[Data items]
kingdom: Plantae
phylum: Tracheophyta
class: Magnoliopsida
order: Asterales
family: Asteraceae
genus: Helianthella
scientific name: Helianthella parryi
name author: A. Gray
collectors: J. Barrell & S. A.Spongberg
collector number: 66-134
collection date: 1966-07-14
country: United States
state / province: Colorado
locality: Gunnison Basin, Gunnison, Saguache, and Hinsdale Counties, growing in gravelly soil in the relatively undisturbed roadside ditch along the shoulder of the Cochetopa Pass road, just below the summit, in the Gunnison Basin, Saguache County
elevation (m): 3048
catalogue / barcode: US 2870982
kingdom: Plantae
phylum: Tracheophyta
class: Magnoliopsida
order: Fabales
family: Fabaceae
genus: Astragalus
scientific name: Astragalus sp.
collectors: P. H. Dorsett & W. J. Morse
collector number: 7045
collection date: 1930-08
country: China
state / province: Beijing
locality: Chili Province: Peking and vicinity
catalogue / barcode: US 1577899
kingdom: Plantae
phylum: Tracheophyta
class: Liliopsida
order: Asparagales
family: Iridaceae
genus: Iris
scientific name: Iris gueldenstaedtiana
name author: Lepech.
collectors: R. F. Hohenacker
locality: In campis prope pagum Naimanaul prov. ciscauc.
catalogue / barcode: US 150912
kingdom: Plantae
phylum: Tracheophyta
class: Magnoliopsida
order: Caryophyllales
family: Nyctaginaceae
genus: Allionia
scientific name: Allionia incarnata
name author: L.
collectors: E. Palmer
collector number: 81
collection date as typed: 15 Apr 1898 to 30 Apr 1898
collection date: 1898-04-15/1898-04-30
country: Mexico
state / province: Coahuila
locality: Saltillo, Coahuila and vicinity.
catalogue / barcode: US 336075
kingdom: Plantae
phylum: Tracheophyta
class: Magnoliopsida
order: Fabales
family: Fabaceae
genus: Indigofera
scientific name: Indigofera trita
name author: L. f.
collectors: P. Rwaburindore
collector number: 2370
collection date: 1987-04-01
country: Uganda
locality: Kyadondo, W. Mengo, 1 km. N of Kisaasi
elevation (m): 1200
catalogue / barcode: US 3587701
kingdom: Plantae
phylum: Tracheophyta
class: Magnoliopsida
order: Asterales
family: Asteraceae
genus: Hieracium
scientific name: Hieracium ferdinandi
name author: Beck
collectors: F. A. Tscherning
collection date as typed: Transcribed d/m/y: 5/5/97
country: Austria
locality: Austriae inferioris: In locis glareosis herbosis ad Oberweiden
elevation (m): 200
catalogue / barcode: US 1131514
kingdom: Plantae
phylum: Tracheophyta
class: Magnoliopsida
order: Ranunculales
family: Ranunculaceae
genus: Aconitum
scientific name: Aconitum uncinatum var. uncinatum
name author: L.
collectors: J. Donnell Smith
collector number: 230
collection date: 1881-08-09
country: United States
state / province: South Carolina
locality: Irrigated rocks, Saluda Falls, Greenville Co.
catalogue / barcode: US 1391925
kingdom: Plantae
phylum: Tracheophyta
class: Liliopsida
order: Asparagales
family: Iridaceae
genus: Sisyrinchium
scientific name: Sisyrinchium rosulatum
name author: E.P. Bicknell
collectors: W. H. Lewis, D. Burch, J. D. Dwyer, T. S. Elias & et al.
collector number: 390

**What is required**
Write out the lines of the material verbatim, starting at the very beginning and ending with the line containing "state / province: Colorado", with that line included.

**Result of the task**
kingdom: Plantae
phylum: Tracheophyta
class: Magnoliopsida
order: Asterales
family: Asteraceae
genus: Helianthella
scientific name: Helianthella parryi
name author: A. Gray
collectors: J. Barrell & S. A.Spongberg
collector number: 66-134
collection date: 1966-07-14
country: United States
state / province: Colorado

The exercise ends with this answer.